What is needed ::
Find every line in the records below that contains the word "casing", and copy each such line.

Dataset entries
************

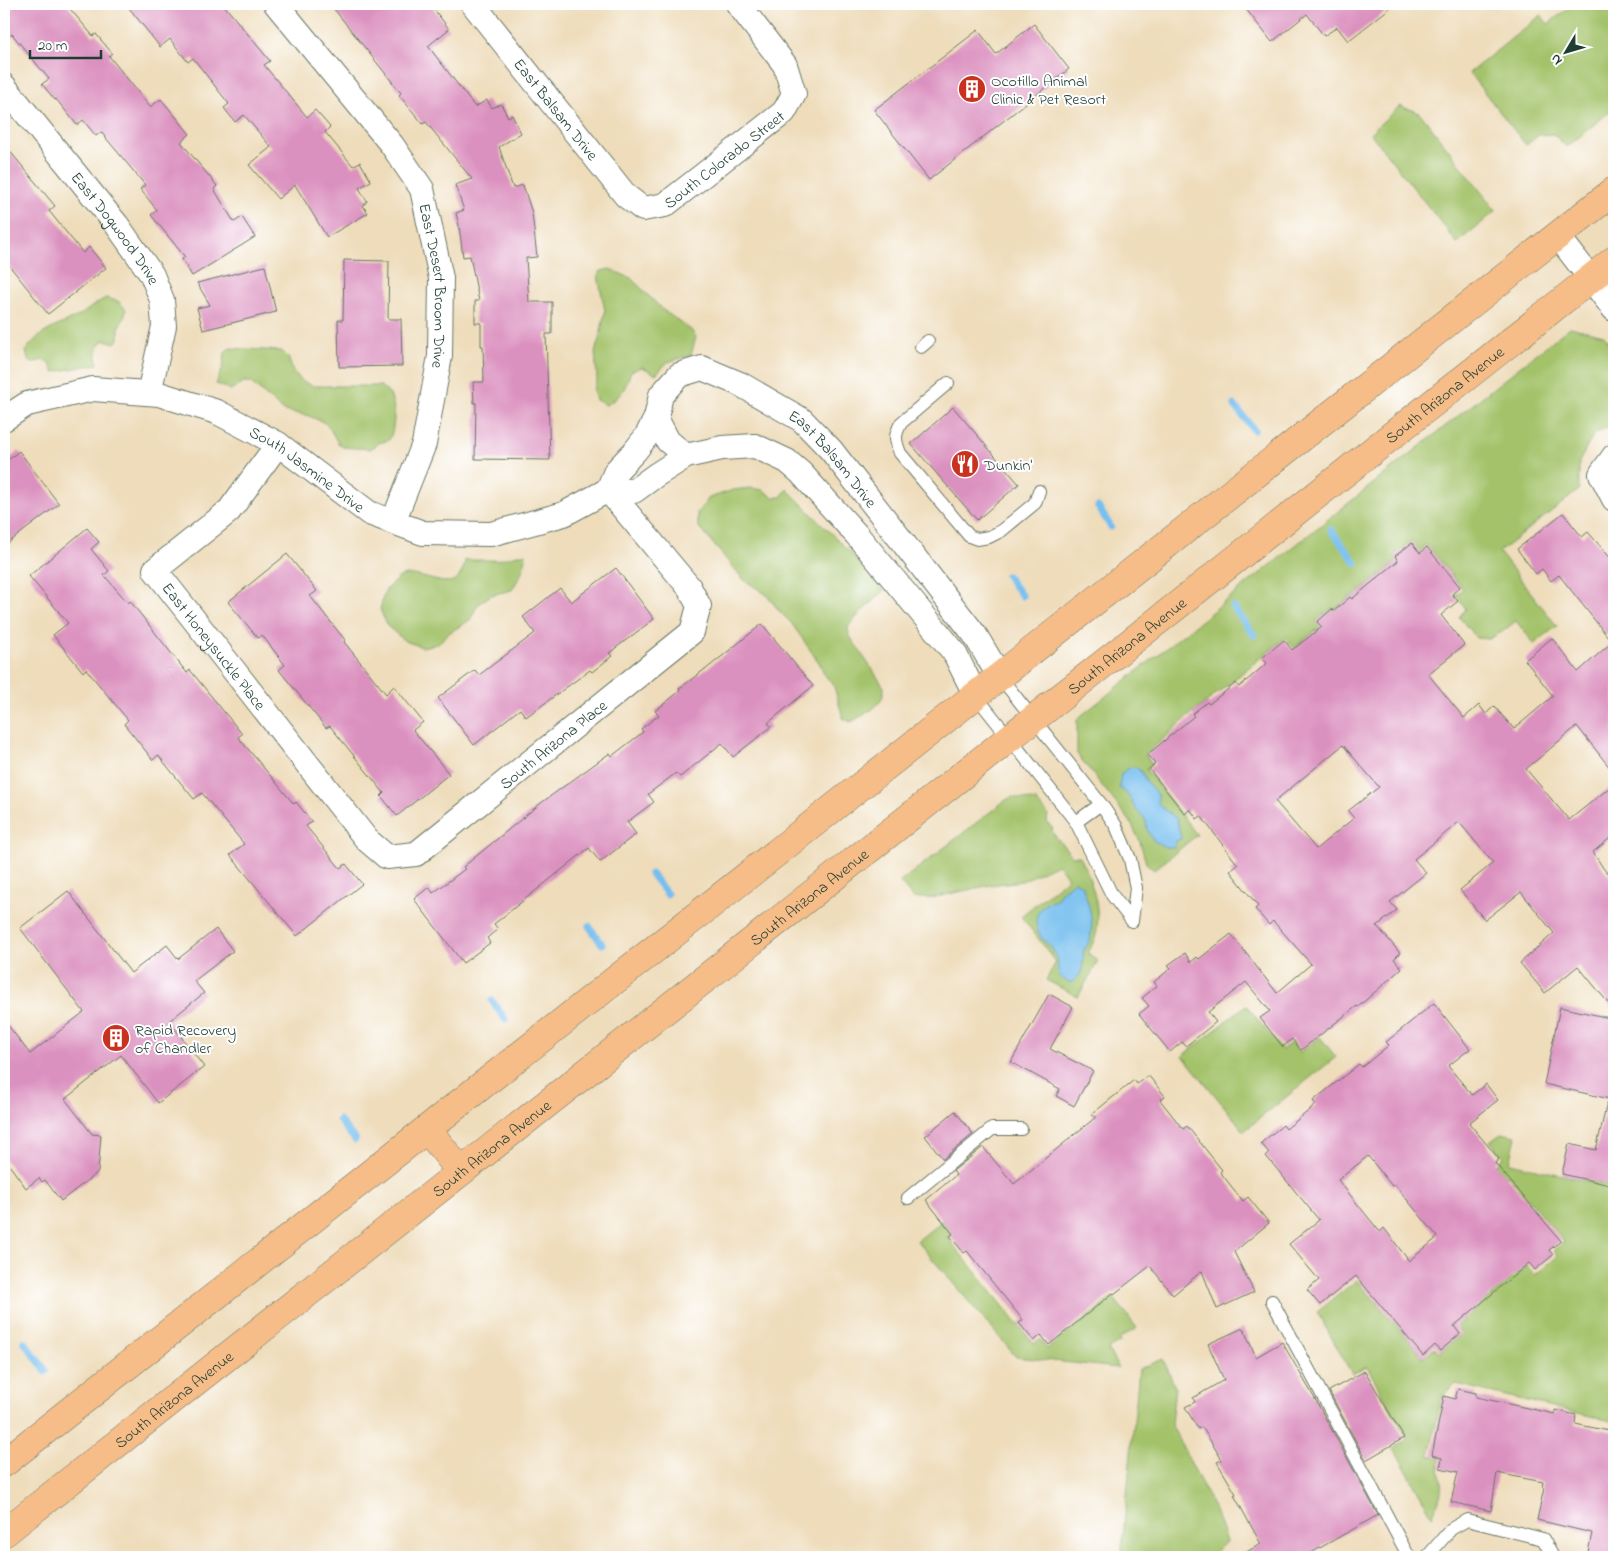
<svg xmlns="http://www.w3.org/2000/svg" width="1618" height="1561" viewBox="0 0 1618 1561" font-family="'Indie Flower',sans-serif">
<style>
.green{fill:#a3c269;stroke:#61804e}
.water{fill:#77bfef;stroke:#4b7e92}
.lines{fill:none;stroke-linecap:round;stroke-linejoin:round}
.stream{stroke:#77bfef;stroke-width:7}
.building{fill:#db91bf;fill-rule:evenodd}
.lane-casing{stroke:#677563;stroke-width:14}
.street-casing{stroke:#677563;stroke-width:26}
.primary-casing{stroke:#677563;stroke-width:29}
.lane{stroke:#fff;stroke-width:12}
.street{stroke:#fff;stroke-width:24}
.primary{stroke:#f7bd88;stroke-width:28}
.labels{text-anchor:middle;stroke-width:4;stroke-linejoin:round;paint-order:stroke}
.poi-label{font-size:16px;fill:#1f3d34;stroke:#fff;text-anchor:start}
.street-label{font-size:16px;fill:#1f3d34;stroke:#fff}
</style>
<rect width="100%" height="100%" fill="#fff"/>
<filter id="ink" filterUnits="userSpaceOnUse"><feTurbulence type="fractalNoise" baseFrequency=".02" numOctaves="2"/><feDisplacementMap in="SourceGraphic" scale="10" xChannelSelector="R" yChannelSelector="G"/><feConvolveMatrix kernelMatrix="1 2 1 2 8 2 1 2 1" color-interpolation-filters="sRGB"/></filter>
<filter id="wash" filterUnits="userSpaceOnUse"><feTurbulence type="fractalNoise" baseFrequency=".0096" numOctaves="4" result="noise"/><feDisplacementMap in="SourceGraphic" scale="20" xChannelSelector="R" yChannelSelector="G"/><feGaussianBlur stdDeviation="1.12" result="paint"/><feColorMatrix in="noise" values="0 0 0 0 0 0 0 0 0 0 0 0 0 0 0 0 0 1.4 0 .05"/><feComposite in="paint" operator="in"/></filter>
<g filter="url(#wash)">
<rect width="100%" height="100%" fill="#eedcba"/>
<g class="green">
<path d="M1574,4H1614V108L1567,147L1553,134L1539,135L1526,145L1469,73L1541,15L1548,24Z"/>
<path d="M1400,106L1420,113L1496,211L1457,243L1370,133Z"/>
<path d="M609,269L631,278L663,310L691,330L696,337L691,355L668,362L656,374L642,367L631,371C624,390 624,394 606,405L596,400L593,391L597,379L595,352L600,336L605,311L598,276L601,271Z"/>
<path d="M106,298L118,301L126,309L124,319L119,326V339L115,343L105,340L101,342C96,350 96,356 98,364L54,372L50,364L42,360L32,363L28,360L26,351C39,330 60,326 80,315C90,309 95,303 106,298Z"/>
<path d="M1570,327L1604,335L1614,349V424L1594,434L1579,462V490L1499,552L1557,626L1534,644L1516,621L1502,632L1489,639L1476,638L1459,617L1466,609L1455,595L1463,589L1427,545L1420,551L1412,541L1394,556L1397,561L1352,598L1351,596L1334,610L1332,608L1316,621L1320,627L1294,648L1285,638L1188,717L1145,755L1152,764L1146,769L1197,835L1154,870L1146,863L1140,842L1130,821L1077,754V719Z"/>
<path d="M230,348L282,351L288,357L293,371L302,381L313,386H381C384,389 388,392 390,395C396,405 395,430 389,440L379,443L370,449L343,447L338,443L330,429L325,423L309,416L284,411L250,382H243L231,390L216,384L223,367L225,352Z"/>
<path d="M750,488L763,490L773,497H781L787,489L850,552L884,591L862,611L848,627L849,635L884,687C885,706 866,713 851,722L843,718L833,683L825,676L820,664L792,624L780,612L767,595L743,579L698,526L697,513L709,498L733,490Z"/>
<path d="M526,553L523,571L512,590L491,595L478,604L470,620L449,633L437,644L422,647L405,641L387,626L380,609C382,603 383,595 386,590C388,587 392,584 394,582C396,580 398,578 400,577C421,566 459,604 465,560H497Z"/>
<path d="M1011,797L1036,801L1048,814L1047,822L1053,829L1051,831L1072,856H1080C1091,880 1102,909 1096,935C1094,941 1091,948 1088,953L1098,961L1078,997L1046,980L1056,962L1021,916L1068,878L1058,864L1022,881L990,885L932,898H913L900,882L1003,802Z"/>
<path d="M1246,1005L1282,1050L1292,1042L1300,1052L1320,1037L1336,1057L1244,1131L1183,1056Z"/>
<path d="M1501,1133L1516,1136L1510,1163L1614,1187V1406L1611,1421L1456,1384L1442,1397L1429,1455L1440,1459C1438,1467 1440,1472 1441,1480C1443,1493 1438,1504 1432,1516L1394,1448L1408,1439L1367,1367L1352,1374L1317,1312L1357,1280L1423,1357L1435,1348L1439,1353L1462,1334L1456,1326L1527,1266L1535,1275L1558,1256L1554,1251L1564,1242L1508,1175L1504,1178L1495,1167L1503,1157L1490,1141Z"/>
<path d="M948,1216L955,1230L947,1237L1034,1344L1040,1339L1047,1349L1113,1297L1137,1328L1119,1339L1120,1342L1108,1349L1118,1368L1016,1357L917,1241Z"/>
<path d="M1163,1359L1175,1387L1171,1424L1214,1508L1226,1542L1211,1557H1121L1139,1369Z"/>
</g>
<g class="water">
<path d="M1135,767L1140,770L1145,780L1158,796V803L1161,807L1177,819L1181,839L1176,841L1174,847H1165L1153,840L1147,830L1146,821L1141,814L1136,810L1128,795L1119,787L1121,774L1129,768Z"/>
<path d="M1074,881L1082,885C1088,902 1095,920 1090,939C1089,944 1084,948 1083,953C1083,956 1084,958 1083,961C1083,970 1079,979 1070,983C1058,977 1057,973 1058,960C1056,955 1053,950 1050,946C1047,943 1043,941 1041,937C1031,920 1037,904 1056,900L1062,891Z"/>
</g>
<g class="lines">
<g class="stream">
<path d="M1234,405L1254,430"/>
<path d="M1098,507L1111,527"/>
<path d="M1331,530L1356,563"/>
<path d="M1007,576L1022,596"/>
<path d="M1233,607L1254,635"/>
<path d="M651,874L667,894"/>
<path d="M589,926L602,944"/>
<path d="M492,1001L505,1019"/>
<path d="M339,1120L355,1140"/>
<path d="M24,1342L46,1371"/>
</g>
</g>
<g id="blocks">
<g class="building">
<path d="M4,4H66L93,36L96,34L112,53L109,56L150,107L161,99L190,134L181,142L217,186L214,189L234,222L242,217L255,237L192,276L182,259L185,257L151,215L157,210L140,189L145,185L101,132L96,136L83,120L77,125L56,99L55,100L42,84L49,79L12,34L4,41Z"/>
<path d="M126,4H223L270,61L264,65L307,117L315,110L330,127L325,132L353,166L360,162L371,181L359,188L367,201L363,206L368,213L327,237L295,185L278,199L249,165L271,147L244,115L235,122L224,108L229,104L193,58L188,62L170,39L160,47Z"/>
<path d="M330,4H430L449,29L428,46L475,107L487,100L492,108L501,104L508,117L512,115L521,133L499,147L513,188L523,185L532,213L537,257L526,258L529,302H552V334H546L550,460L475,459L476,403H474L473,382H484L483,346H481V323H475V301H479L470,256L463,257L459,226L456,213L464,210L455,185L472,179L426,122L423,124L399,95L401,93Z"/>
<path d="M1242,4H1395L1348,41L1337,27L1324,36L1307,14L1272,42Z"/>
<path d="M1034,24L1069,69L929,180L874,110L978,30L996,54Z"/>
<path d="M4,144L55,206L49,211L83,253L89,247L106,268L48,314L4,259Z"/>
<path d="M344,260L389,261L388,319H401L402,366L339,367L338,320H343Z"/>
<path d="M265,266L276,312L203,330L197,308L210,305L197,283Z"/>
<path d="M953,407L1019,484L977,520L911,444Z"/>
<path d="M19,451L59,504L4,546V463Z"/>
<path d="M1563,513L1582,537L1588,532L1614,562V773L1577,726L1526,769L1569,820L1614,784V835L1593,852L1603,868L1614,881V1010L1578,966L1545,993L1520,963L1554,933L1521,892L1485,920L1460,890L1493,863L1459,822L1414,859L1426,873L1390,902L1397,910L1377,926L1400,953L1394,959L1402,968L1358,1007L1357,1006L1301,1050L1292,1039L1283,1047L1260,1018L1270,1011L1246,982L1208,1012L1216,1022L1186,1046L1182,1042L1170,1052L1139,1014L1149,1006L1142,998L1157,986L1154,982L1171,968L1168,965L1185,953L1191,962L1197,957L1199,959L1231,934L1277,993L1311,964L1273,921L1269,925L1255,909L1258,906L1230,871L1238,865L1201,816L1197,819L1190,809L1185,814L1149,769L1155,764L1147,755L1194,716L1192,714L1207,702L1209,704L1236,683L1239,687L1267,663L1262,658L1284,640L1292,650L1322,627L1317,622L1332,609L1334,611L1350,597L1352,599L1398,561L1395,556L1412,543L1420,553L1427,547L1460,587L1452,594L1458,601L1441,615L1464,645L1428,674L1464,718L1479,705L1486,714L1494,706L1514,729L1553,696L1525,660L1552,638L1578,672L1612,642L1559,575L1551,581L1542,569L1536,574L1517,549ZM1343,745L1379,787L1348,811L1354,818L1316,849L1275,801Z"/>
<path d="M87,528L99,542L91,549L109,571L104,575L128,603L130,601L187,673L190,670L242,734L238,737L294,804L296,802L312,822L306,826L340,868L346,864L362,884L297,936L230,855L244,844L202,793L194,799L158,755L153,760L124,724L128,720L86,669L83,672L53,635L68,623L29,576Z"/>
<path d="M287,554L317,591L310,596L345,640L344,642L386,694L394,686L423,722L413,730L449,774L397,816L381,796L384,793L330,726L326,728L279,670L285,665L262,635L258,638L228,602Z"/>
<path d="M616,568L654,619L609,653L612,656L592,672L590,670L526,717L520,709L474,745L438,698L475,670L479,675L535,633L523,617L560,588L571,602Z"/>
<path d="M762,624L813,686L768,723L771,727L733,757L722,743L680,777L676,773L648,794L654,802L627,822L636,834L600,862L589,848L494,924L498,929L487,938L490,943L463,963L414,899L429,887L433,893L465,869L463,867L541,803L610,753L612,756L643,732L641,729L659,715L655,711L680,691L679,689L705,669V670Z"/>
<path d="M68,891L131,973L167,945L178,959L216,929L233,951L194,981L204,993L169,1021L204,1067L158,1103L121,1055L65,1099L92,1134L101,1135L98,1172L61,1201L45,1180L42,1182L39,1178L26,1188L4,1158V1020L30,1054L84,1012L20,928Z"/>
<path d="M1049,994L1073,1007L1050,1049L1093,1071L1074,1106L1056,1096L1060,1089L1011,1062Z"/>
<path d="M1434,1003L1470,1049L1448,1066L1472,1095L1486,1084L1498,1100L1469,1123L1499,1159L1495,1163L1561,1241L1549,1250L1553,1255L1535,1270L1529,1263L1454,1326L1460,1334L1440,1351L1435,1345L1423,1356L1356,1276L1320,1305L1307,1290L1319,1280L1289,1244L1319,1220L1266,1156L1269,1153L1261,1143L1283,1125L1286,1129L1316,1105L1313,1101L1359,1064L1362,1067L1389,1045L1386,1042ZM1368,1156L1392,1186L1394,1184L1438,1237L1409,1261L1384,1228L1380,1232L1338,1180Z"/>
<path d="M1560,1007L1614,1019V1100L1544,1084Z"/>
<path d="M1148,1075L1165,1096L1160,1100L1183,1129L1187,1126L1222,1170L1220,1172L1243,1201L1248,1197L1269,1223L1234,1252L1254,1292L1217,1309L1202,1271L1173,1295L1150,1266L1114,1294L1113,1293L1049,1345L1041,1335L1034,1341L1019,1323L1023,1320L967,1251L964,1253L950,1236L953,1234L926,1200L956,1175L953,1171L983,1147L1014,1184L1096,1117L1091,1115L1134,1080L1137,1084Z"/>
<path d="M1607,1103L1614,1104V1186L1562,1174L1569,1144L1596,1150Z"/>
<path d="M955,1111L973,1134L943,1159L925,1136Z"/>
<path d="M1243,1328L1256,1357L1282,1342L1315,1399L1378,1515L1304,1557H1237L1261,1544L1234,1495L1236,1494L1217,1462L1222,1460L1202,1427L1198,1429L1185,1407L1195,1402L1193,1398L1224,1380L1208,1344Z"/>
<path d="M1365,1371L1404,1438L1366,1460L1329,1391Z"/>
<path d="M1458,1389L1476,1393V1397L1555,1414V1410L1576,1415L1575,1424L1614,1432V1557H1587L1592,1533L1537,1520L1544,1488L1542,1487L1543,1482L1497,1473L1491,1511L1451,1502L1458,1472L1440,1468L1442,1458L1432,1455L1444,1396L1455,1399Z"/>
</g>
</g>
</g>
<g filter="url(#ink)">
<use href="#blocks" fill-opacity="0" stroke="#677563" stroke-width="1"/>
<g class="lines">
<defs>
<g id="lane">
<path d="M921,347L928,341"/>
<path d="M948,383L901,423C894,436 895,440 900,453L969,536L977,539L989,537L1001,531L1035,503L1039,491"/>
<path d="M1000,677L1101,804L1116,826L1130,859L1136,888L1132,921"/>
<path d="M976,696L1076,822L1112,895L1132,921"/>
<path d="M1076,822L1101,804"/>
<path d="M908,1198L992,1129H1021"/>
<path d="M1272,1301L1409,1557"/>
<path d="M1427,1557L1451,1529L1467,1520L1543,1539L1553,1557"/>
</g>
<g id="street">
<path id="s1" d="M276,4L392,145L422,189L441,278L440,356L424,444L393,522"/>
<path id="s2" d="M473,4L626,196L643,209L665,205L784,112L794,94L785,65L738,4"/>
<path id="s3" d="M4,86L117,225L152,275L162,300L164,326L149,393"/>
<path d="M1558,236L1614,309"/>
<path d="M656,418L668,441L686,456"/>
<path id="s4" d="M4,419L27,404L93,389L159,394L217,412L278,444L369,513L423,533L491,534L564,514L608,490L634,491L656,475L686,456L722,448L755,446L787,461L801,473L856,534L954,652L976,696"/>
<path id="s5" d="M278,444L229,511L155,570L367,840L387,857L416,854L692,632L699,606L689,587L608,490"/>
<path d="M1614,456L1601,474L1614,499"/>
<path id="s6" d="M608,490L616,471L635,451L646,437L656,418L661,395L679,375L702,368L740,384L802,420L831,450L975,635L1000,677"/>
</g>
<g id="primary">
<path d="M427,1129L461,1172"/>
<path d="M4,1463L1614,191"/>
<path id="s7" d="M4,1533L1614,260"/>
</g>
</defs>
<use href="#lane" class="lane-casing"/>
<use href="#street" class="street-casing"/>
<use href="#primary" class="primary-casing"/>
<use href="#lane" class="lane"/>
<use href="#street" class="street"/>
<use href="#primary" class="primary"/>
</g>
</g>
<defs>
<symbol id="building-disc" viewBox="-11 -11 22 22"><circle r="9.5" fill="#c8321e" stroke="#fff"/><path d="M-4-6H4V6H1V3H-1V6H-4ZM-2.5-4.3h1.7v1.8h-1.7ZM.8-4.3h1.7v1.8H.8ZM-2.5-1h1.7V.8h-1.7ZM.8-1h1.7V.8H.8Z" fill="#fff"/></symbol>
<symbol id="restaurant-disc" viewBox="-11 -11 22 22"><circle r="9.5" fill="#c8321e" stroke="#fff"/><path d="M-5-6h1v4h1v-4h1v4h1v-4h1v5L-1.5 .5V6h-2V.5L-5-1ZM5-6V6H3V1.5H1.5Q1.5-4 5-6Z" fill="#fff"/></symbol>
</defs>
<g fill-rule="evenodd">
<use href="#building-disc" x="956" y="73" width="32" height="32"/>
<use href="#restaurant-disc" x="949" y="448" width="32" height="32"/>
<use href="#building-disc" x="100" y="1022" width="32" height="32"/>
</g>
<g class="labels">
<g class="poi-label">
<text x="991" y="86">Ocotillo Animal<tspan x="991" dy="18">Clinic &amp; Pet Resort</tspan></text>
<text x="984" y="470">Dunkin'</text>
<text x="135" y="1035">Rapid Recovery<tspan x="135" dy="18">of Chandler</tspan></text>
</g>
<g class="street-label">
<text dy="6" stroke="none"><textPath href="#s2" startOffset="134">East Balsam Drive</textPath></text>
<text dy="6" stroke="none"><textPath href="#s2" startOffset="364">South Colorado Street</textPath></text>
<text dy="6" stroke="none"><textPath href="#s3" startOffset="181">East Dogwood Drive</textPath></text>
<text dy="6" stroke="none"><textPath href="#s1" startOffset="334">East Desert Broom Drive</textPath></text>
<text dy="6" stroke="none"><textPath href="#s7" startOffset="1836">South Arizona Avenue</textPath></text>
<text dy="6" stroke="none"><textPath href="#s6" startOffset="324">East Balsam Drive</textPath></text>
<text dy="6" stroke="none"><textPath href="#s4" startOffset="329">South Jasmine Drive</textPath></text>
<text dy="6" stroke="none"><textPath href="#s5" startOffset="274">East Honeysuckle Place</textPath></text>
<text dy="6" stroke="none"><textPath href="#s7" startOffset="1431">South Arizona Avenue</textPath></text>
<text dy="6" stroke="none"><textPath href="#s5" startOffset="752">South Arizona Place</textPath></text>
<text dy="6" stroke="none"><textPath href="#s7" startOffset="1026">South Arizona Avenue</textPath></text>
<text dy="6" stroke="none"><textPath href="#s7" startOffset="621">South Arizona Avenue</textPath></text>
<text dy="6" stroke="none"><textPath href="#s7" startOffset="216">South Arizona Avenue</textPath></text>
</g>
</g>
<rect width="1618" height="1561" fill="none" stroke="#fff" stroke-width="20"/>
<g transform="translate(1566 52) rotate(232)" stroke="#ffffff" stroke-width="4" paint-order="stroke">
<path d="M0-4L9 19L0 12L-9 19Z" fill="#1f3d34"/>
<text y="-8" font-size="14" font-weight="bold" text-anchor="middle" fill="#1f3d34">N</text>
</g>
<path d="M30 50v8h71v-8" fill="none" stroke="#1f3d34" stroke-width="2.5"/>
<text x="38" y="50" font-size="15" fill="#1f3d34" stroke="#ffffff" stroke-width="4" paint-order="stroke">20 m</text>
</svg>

************

Your solution ::
.lane-casing{stroke:#677563;stroke-width:14}
.street-casing{stroke:#677563;stroke-width:26}
.primary-casing{stroke:#677563;stroke-width:29}
<use href="#lane" class="lane-casing"/>
<use href="#street" class="street-casing"/>
<use href="#primary" class="primary-casing"/>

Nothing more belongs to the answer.